Find and copy each line of the data that includes "buttons".
Extracted information Start Marker
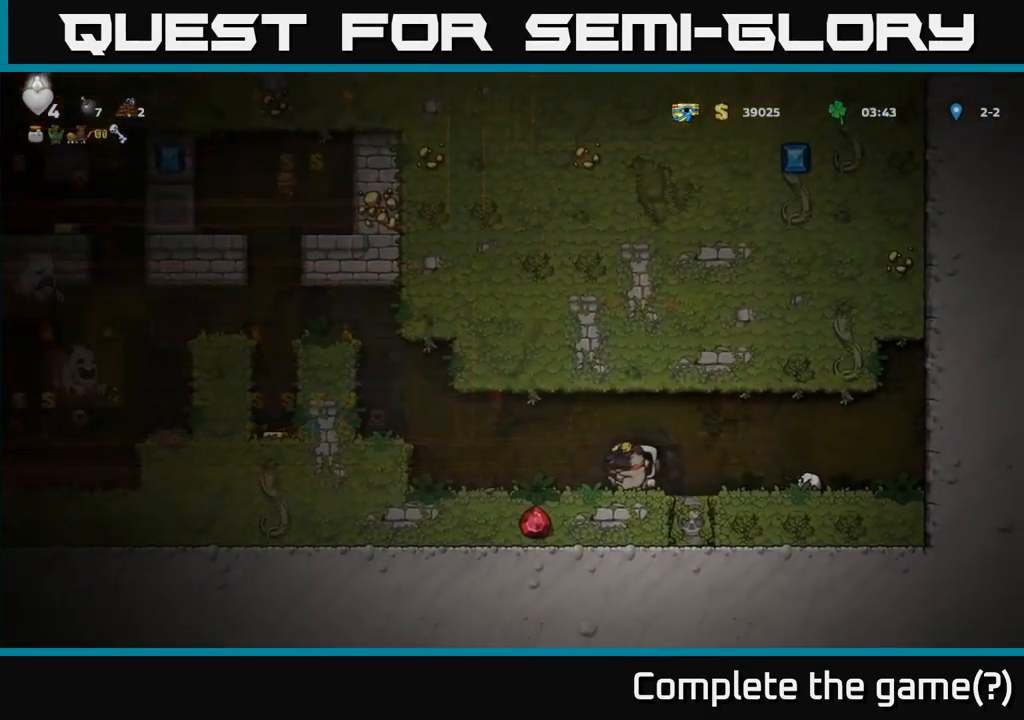
{"buttons": [], "left_stick": "left", "events": [[283, "left_stick", "left"]]}
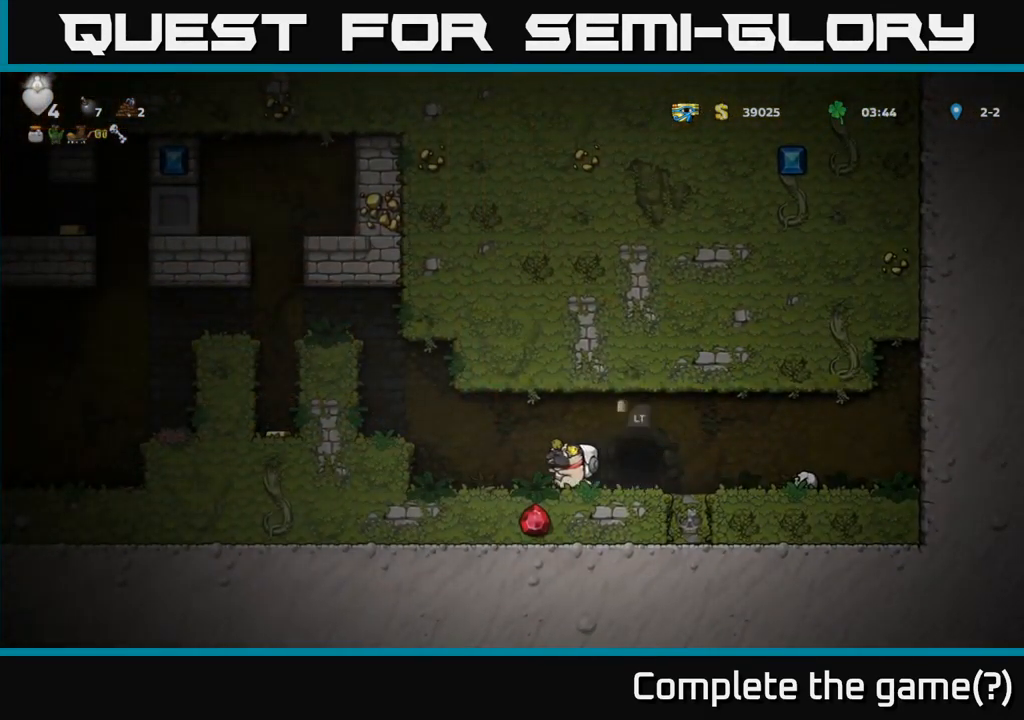
{"buttons": ["A"], "left_stick": "left", "events": [[117, "A", "down"], [267, "A", "up"], [500, "A", "down"]]}
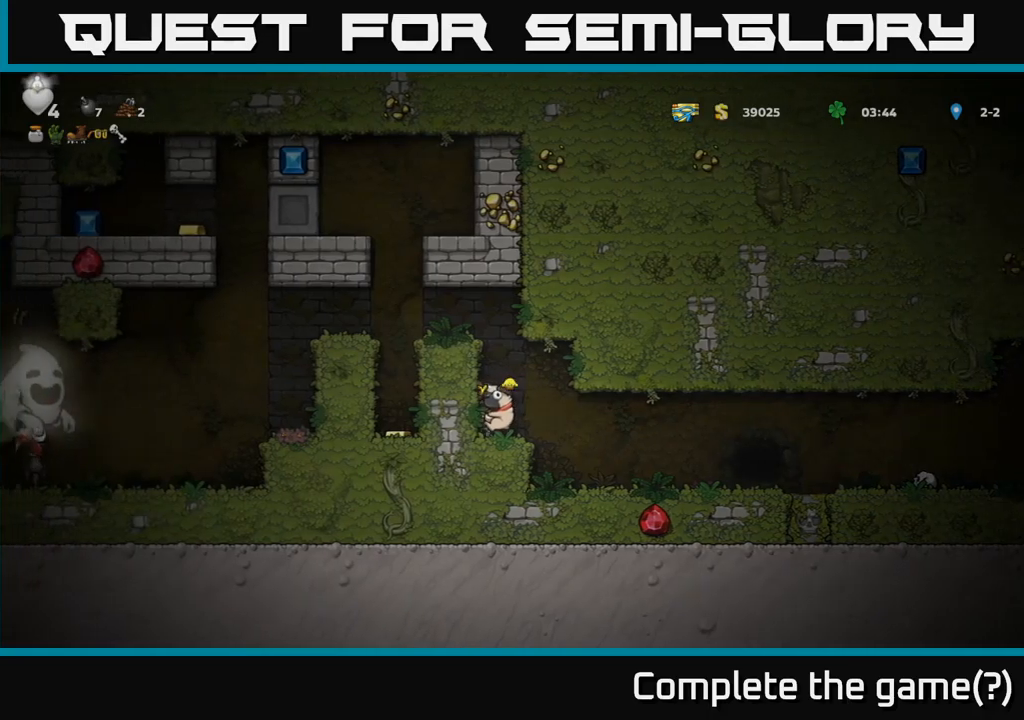
{"buttons": [], "left_stick": "left", "events": [[184, "A", "up"], [350, "A", "down"], [500, "A", "up"]]}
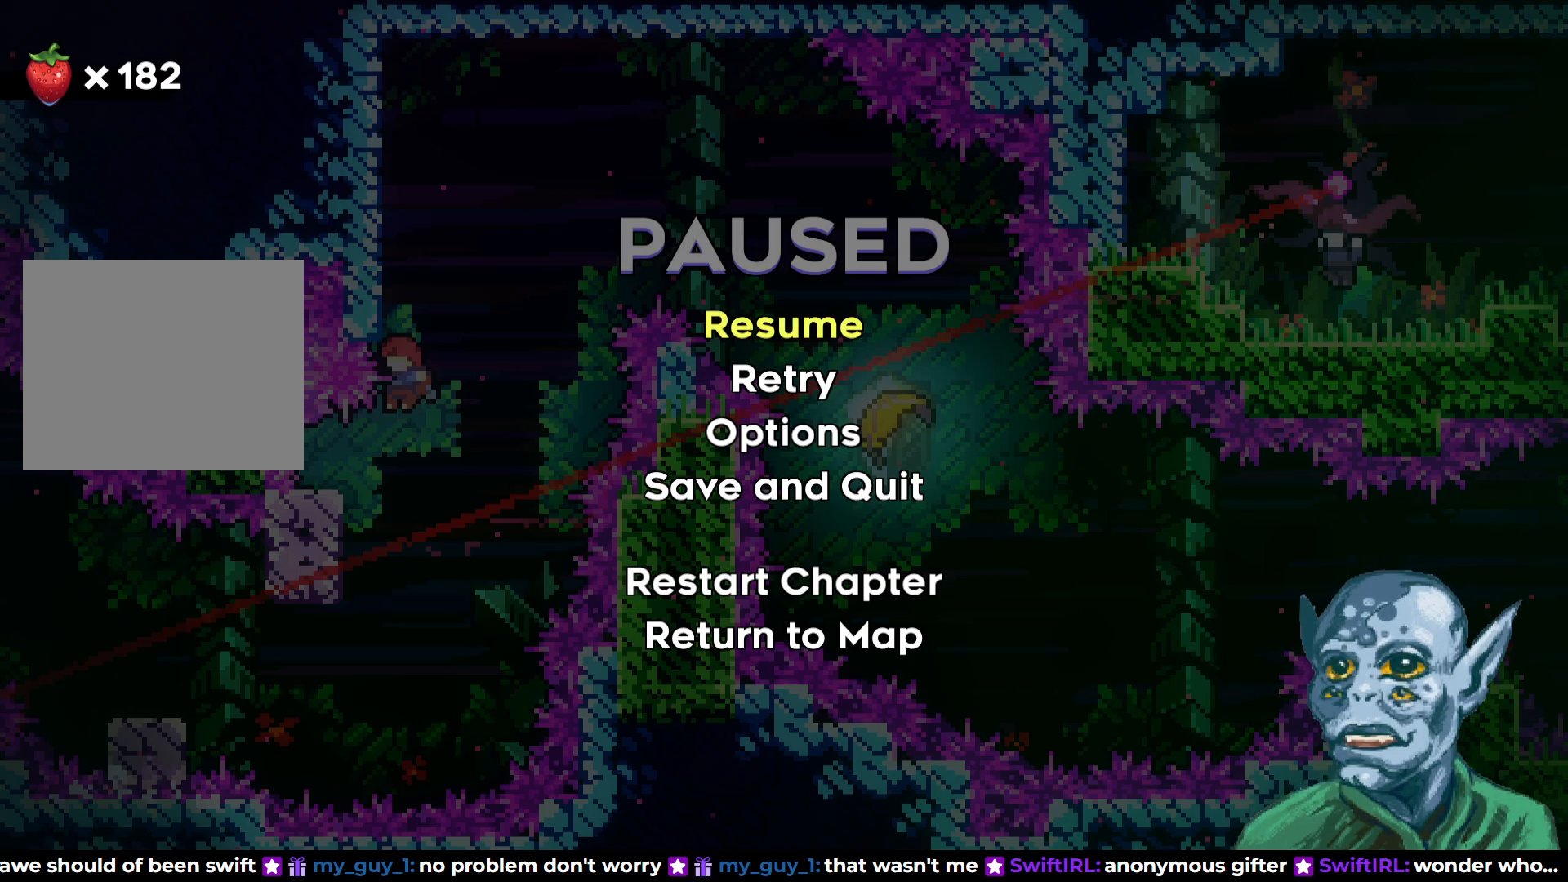
Gameplay with a controller (PlayStation layout); each line is a JSON object with the inputs held at the frame after it. "events" lists button and stick changes between this image and that frame as [ms after this image, input, new state], when the widget could be followed in between.
{"buttons": [], "left_stick": "center", "right_stick": "center", "events": []}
Extracted information End Marker
= Exercise result =
{"buttons": [], "left_stick": "left", "events": [[283, "left_stick", "left"]]}
{"buttons": ["A"], "left_stick": "left", "events": [[117, "A", "down"], [267, "A", "up"], [500, "A", "down"]]}
{"buttons": [], "left_stick": "left", "events": [[184, "A", "up"], [350, "A", "down"], [500, "A", "up"]]}
{"buttons": [], "left_stick": "center", "right_stick": "center", "events": []}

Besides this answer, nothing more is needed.